• Problem requirements
Return each line of the items below that contains the word "shown".

• Material provided
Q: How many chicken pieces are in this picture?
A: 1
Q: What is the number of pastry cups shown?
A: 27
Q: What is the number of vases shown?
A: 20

* * *

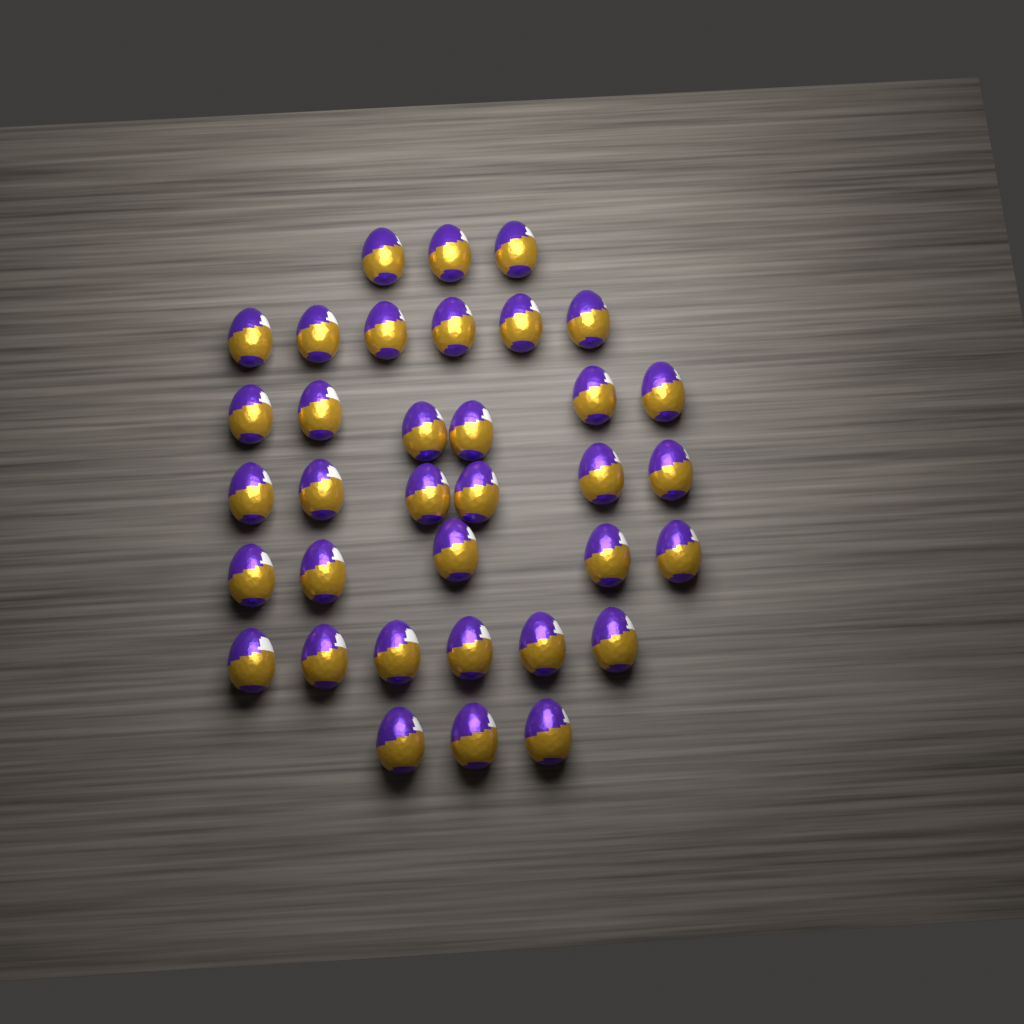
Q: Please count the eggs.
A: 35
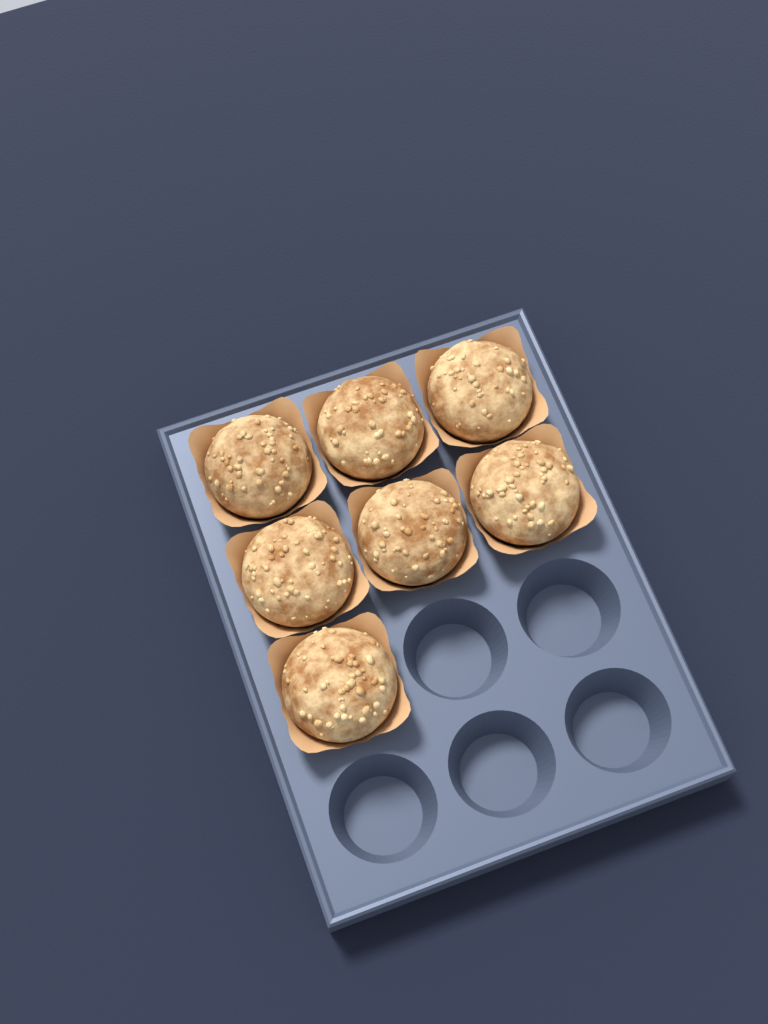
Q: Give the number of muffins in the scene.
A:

• Solution for this problem
Q: What is the number of pastry cups shown?
Q: What is the number of vases shown?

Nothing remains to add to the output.